Report all lines below with the word "building".

== GIVEN DATA

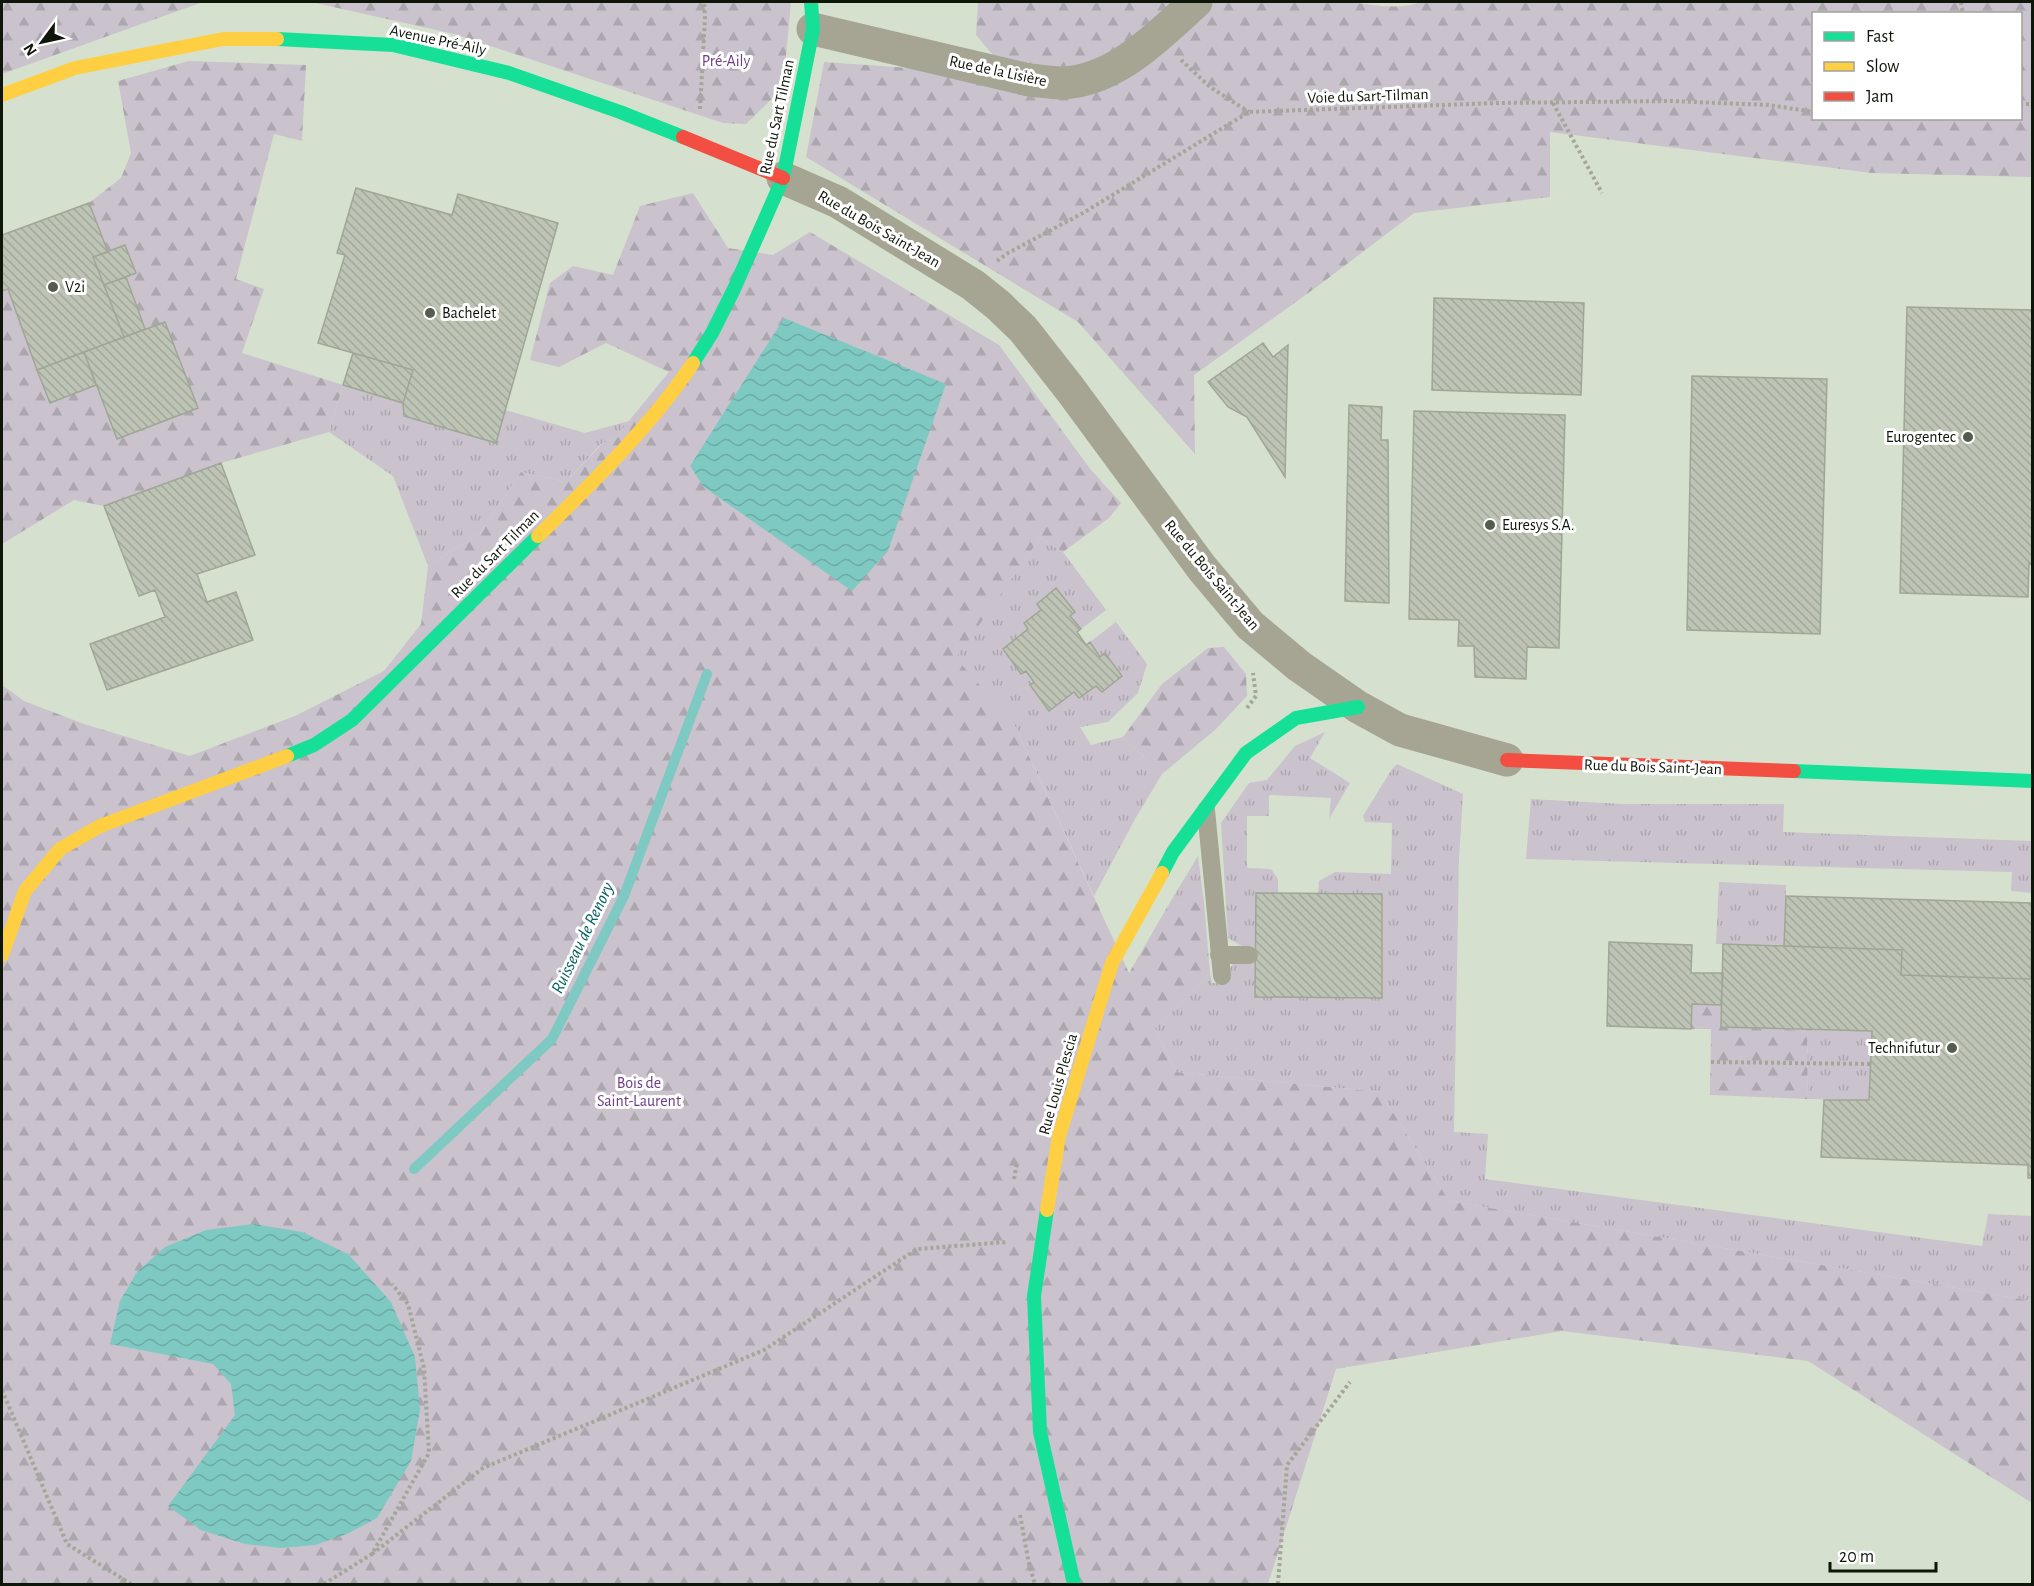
<svg xmlns="http://www.w3.org/2000/svg" width="2034" height="1586" font-family="'Alegreya Sans',sans-serif">
	<defs>
		<pattern id="grass-tufts" width="24" height="20" patternUnits="userSpaceOnUse" patternTransform="scale(1.5)"><rect width="24" height="20" fill="#cac2cd"/><path d="M3 7l-1-3M5 7V3M7 7l1-3M15 17l-1-3M17 17v-4M19 17l1-3" fill="none" stroke="#aca6af"/></pattern>
		<pattern id="forest-firs" width="22" height="20" patternUnits="userSpaceOnUse" patternTransform="scale(1.5)"><rect width="22" height="20" fill="#cac2cd"/><path d="M5 1l3.5 6h-7zM16 11l3.5 6h-7z" fill="#aca6af"/></pattern>
		<pattern id="water-waves" width="16" height="10" patternUnits="userSpaceOnUse" patternTransform="scale(1.5)"><rect width="16" height="10" fill="#7fc9c3"/><path d="M0 5q4-4 8 0t8 0" fill="none" stroke="#6daca6"/></pattern>
		<pattern id="building-back-hatch" width="6" height="6" patternUnits="userSpaceOnUse" patternTransform="scale(1.5)"><rect width="6" height="6" fill="#bec4b5"/><path d="M-1 5l2 2M0 0l6 6M5-1l2 2" fill="none" stroke="#a2a89a"/></pattern>
	</defs>
	<rect width="100%" height="100%" fill="#d5e1ce"/>
	<path fill="url(#grass-tufts)" d="M343 385 403 403 404 416 496 443 505 410 585 433 629 421 614 439 601 444 566 482 521 472 480 533 428 566 393 476 329 432Z
		M1040 538 1063 552 1106 610 1081 629 1070 616 1075 611 1056 589 1037 604 1041 610 1024 623 1028 629 1003 649 1021 674 1026 671 1034 682 1030 685 1049 711 1074 692 1079 698 1096 686 1102 692 1122 677 1105 654 1100 657 1090 642 1116 622 1147 664 1138 693 1108 722 1080 727 1091 745 1123 737 1162 774 1135 819 1094 896 1015 726 955 658Z
		M1325 732 1310 758 1350 783 1329 819 1331 798 1269 795V816H1247V868L1271 869 1278 879V894H1256V947L1242 946 1228 938 1221 823 1249 783 1267 780 1295 746Z
		M1397 764 1463 794 1459 859 1454 1132 1488 1134 1485 1179 1982 1246 1988 1214 2032 1216V1301L1449 1201 1380 1092 1176 1072 1155 1028 1210 973 1212 983 1229 982V969L1235 962 1256 961 1318 894 1319 881 1335 872 1391 874 1392 823 1365 822 1363 816 1392 769Z
		M1531 799 1622 804H1784L1783 832 2032 841V893L2011 891 2012 872 1526 859Z
		M1198 856 1204 903 1169 904Z
		M1719 882 1786 885 1784 946 1716 944Z
		M1807 1030 1872 1031 1869 1100 1808 1099Z"/>
	<path fill="url(#forest-firs)" fill-rule="evenodd" d="M2 2H203L2 74Z
		M311 2H791L783 88 746 124 723 123 454 34Z
		M978 2H1348C1371 4 1400 11 1421 2H2032V177L1872 173 1550 132V197L1414 213 1318 286 1194 375 1195 454 1078 322 806 157 824 62 1010 75 976 35ZM1814 14H2020V118H1814Z
		M189 61 306 65 302 141 274 134 236 279 264 289 242 353 343 385 329 432 221 463 104 506 74 500 2 544V291L8 289 50 403 96 385 117 438 165 322 145 329 126 277 136 272 108 252 89 203 121 178 131 153 118 81Z
		M693 193 728 248 773 255 810 232 999 345 1091 470 1121 503 1109 518 1063 552 1040 538 956 658 1015 726 1129 973 1169 904 1204 902 1210 973 1155 1028 1176 1072 1380 1092 1449 1201 2032 1301V1503L1808 1361 1562 1331 1336 1369 1268 1584H2V685L24 701 84 724 190 756 295 716 384 671 421 624 428 566 480 533 521 472 566 482 602 444 614 439 669 372 606 343 559 367 530 360 550 283 573 266 613 275 640 206Z
		M1224 647 1246 674 1247 696 1216 729 1162 774 1123 737 1162 684 1208 648Z
		M1692 1004 1721 1005V1027L1807 1030 1808 1099 1710 1095 1711 1029H1691Z"/>
	<path fill="url(#water-waves)" d="M784 318 946 384 888 551 852 591 704 487 690 466Z
		M254 1224 302 1232 348 1254 391 1302 415 1357 420 1410 411 1461 377 1518 347 1534 315 1545 281 1548 245 1544 201 1530 168 1506 235 1415 231 1384 213 1364 110 1344 120 1301 137 1272 165 1247 206 1230Z"/>
	<g fill="none" stroke-linecap="round" stroke-linejoin="round">
		<path stroke="#7fc9c3" stroke-width="10" d="M414 1169 552 1039 624 896 707 674"/>
	</g>
	<path fill="url(#building-back-hatch)" stroke="#a0a696" stroke-width="1.5" d="M356 188 452 215 458 194 558 223 496 443 404 416 403 403 413 370 318 343 345 255 337 253Z
		M89 203 108 252 93 257 124 337 37 370 8 289 2 291V235Z
		M125 245 136 273 104 285 93 257Z
		M126 277 145 329 124 337 104 285Z
		M1434 298 1584 303 1581 395 1432 390Z
		M1907 307 2032 310V564L2029 563 2028 597 1900 593Z
		M165 322 198 408 117 439 84 352Z
		M1263 343 1273 357 1288 345 1285 477 1247 417 1228 407 1208 382Z
		M84 352 96 385 50 403 37 370Z
		M353 353 413 370 403 403 343 385Z
		M1692 376 1827 379 1820 634 1687 630Z
		M1349 405 1382 407 1381 440H1388L1389 603 1345 601Z
		M1414 411 1565 415 1559 648 1527 647 1526 679 1475 677 1474 646H1458L1459 620 1409 619Z
		M221 463 255 555 197 574 207 602 236 592 253 640 107 690 90 644 165 617 155 590 139 596 104 506Z
		M1056 588 1075 612 1070 616 1081 629 1077 632 1086 645 1090 642 1100 657 1105 653 1122 676 1102 692 1096 686 1079 698 1074 692 1049 711 1030 685 1034 682 1026 671 1021 674 1003 649 1028 629 1024 623 1041 610 1037 604Z
		M1256 893 1382 894V998L1255 997Z
		M1786 896 2032 903 2031 979 1901 975 1902 950 1784 946Z
		M2032 917V1178H2028V1165L1821 1157 1824 1100H1869L1872 1031 1721 1027 1723 944 1902 950 1901 975 2031 979Z
		M1609 942 1692 945 1691 973H1723L1721 1005 1692 1004 1691 1029 1607 1026Z"/>
	<g fill="none" stroke-linecap="round" stroke-linejoin="round">
		<path stroke="#a5a698" stroke-width="4" stroke-dasharray="3 3" stroke-linecap="butt" d="M1961 2 1963 14
			M1181 60 1210 87 1249 112
			M1553 103 1602 193
			M2020 104H2032
			M700 109 705 18 704 2
			M997 261 1008 253 1083 213 1249 112 1497 103 1672 101 1769 105 1814 112
			M1247 708 1256 696 1253 673
			M1711 1062 1871 1064
			M1014 1179 1017 1163
			M2 1390 67 1544 131 1584
			M1020 1515 1029 1564 1035 1584
			M372 1554 483 1468 764 1350 917 1249 1007 1242
			M324 1584 372 1554 429 1453 424 1368 408 1304 392 1284
			M1278 1584 1287 1465 1350 1382"/>
		<path stroke="#a6a594" stroke-width="18" d="M1206 810 1222 976
			M1219 955H1249"/>
		<path stroke="#a6a594" stroke-width="33" d="M813 29 1029 80C1040 81 1051 83 1062 83 1116 81 1159 35 1196 2
			M783 178 838 202 973 285 998 305 1023 329 1070 389 1202 568 1250 625 1299 666 1358 707 1400 730 1507 760"/>
		<path stroke="#16e098" stroke-width="14" d="M277 39 393 45 509 73 620 112 683 137
			M693 363 712 333 734 289 783 178 813 29 811 2
			M287 756 314 745 352 720 538 536
			M1794 771 2032 781
			M1162 873 1173 852 1246 753 1296 718 1358 707
			M1047 1210 1034 1296 1040 1432 1074 1584"/>
		<path stroke="#ffcf43" stroke-width="14" d="M2 95 75 68 223 39H277
			M538 536C592 483 651 426 693 363
			M2 955 25 891 60 849 100 826 287 756
			M1047 1210 1059 1136 1112 963 1162 873"/>
		<path stroke="#f24e42" stroke-width="14" d="M683 137 783 178
			M1507 760 1794 771"/>
	</g>
	<g fill="#545c4e" stroke="#fff" stroke-width="2">
		<circle cx="53" cy="287" r="6"/>
		<circle cx="430" cy="313" r="6"/>
		<circle cx="1968" cy="437" r="6"/>
		<circle cx="1490" cy="525" r="6"/>
		<circle cx="1952" cy="1048" r="6"/>
	</g>
	<g text-anchor="middle" dominant-baseline="central" stroke-width="6" stroke-linejoin="round" paint-order="stroke">
		<g font-size="16" fill="#0e1509" stroke="#fff">
			<text transform="translate(438 40) rotate(12)">Avenue Pré-Aily</text>
			<text transform="translate(998 71) rotate(12)">Rue de la Lisière</text>
			<text transform="translate(1368 96) rotate(-2)">Voie du Sart-Tilman</text>
			<text transform="translate(777 117) rotate(-78)">Rue du Sart Tilman</text>
			<text transform="translate(879 229) rotate(30)">Rue du Bois Saint-Jean</text>
			<text transform="translate(495 554) rotate(-45)">Rue du Sart Tilman</text>
			<text transform="translate(1212 575) rotate(50)">Rue du Bois Saint-Jean</text>
			<text transform="translate(1653 767) rotate(2)">Rue du Bois Saint-Jean</text>
			<text transform="translate(1058 1084) rotate(-74)">Rue Louis Plescia</text>
		</g>
		<g font-size="16" fill="#6f3d85" stroke="#fff">
			<text x="726" y="61">Pré-Aily</text>
			<text x="639" y="1083">Bois de<tspan x="639" dy="18">Saint-Laurent</tspan></text>
		</g>
		<g font-size="16" fill="#0e1509" stroke="#fff" text-anchor="start">
			<text x="65" y="287">V2i</text>
			<text x="442" y="313">Bachelet</text>
			<text x="1956" y="437" text-anchor="end">Eurogentec</text>
			<text x="1502" y="525">Euresys S.A.</text>
			<text x="1940" y="1048" text-anchor="end">Technifutur</text>
		</g>
		<g font-size="18" font-style="italic" fill="#035f5f" stroke="#fff">
			<text transform="translate(583 938) rotate(-64)">Ruisseau de Renory</text>
		</g>
	</g>
	<rect width="2034" height="1586" fill="none" stroke="#0e1509" stroke-width="6"/>
	<rect x="1812" y="12" width="210" height="108" fill="#ffffff" stroke="#9fa19d" stroke-width="1.5"/>
	<rect x="1824" y="32" width="30" height="9" fill="#16e098" stroke="#9fa19d" stroke-width="1.5"/>
	<text x="1866" y="42" font-size="18" fill="#0e1509">Fast</text>
	<rect x="1824" y="62" width="30" height="9" fill="#ffcf43" stroke="#9fa19d" stroke-width="1.5"/>
	<text x="1866" y="72" font-size="18" fill="#0e1509">Slow</text>
	<rect x="1824" y="92" width="30" height="9" fill="#f24e42" stroke="#9fa19d" stroke-width="1.5"/>
	<text x="1866" y="102" font-size="18" fill="#0e1509">Jam</text>
	<g transform="translate(42 42) rotate(237)" stroke="#ffffff" stroke-width="4.5" paint-order="stroke">
	<path d="M0-4.5L10 22L0 15L-10 22Z" fill="#0e1509"/>
	<text y="-9" font-size="16" font-weight="bold" text-anchor="middle" fill="#0e1509">N</text>
	</g>
	<path d="M1830 1562v9h106v-9" fill="none" stroke="#0e1509" stroke-width="3"/>
	<text x="1839" y="1562" font-size="18" fill="#0e1509" stroke="#ffffff" stroke-width="4.5" paint-order="stroke">20 m</text>
</svg>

====

__RESPONSE__
		<pattern id="building-back-hatch" width="6" height="6" patternUnits="userSpaceOnUse" patternTransform="scale(1.5)"><rect width="6" height="6" fill="#bec4b5"/><path d="M-1 5l2 2M0 0l6 6M5-1l2 2" fill="none" stroke="#a2a89a"/></pattern>
	<path fill="url(#building-back-hatch)" stroke="#a0a696" stroke-width="1.5" d="M356 188 452 215 458 194 558 223 496 443 404 416 403 403 413 370 318 343 345 255 337 253Z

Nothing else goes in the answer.